The future King Edward VIII was briefly a trustee of the National Gallery, and I'd heard that he was somewhat disengaged.  But I had no idea that the NG acceded to his request to borrow a few pictures for his own house - which he proceeded to re-frame!  It seems only by good fortune that the original frames were found in a bedroom.  It's a great story that she tells well, highlighting the dereliction of duty by the board.  

The research is compelling, but the narrative is spoiled by Geddes-Poole's heavy-handed use of Pierre Bordieu's ideas about cultural capital to tell a version of the well-worn story about declining aristos versus the ascendant middle class.
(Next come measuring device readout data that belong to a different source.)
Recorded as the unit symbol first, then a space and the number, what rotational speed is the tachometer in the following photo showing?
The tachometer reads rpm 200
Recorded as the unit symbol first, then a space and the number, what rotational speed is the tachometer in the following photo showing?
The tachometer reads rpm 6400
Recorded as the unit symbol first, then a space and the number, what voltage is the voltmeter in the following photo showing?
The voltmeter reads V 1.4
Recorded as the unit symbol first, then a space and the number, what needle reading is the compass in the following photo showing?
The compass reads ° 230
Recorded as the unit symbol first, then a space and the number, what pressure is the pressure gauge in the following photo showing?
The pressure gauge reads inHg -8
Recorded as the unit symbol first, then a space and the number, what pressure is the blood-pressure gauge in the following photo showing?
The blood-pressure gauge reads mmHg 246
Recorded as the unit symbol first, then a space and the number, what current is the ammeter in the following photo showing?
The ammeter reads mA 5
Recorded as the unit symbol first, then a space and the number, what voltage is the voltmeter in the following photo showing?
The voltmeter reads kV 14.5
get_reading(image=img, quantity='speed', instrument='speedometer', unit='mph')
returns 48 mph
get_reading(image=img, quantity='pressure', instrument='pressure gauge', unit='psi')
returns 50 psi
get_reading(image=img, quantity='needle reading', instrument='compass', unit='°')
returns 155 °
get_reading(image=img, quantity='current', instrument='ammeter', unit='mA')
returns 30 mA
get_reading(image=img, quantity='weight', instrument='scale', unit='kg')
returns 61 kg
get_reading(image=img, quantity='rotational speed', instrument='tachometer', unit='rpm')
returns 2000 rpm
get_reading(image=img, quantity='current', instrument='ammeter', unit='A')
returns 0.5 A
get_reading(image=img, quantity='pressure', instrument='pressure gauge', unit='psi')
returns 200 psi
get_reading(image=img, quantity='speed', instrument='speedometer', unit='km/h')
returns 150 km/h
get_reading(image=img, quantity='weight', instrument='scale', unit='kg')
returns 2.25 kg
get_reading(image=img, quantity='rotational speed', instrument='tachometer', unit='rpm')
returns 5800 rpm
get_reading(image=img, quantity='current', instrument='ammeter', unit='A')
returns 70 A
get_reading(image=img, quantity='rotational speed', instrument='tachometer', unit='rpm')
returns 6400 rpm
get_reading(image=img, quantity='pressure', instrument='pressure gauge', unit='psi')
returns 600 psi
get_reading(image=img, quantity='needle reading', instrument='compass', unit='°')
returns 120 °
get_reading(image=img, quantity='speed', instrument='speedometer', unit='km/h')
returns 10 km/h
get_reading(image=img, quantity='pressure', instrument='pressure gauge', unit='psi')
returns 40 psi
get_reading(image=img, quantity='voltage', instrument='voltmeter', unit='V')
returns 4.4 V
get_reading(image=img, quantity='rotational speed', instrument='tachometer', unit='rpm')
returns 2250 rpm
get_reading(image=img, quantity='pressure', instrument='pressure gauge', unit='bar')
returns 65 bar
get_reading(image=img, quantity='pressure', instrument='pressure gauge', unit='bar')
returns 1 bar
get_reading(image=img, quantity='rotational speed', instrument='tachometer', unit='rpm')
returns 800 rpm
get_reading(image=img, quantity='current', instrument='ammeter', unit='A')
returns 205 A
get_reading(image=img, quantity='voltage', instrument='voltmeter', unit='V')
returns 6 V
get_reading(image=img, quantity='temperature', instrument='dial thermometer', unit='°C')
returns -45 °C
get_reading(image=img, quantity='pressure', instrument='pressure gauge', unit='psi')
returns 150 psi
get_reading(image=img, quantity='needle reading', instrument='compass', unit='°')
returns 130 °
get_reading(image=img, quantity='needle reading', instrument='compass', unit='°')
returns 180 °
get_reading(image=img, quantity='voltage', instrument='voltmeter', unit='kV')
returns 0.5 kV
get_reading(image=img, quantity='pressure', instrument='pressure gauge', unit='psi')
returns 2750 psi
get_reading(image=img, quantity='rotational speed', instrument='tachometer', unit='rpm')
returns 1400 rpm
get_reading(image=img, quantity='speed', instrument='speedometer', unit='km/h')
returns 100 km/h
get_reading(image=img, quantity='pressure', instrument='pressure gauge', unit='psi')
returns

It's hard to justify such a broad claim on a tiny sample of connected individuals who served on museum boards.  The evidence is anecdotal, and there isn't enough to convince that we're seeing anything more than the usual frictions of office politics.  Moreover her unconcealed preference for commoners against aristocrats causes her to judge the self-serving dealer Joseph Duveen too generously, and to glide over many exceptions to the 'rule'.  It's implied that Kenneth Clark was an especially effective Director of the NG because he managed the board so well, but on the other side was ongoing strife with the staff, which is discussed in Conlin's book.

Geddes Poole writes that, "Noting the disparities between the two varieties of cultural capital (inherited and educationally acquired) helps to illuminate the divide between the amateur and the professional.  As professional expertise rose in value at the Treasury and in the director's chair, aristocrats on the board found their cultural capital devalued and their authority threatened." (p. 219)  That's a rather highfalutin way of saying that some people got onto the board because of who they were, others for what they knew - but it's not really such a clear-cut distinction.  Some aristos knew a lot about art, and some commoners had inherited a lot of money and social cachet.  The comment about threatened authority is question-begging.  The more interesting question is how professional expertise in art emerged and became valued, but that is assumed rather than explained.

She claims that "the value of amateur connoisseurship was about much more than knowledge or taste.  The issues concerned power and authority and were fraught with implications for an aristocracy in the process of being eclipsed by an emerging professional class" (p. 219)  This is lazy writing.  What does "fraught with implications" mean?  What implications?  It's just left hanging, and we're expected to nod obligingly at the impossibly vague claim that important things are happening in the background.

The book is also marred by a profusion of errors.  In one sentence she misspells three artists ('Wouvermand', 'Tenier', 'Van Dyke' p.143).  It's Fra Filippo Lippi not Fra Lippo Lippi (p.196), unless she means the poem by Browning rather than the artist.  Ingres painted Madame Moitessier not Madame de Moitessier.  She mentions "a rare Cima da Conegliano head of St Jerome" purchased for the NG by Clark (p.183).  There is a Cima St Jerome at the NG, but it's not just a head and it wasn't bought by Clark.  I simply don't know what she could be referring to.  She describes Titian's Diana and Calisto (sic) as the less  (sic) good of three Titians, when the Venus Anadyomene is clearly the least good (wrong on grammar, spelling and art, p.142).  She weirdly judges Sir Philip Sassoon's collection insignificant because "it was too diverse and did not concentrate on period, artist or country" (p. 25, a judgment repeated on p.200) - so I guess collections like Thyssen's and Frick's must be trivial too.   

The thesis doesn't convince, the social theory is a distraction and the carelessness rankles.  But I truly recommend the book.  There's a wealth of fascinating information, if you can tolerate its failings.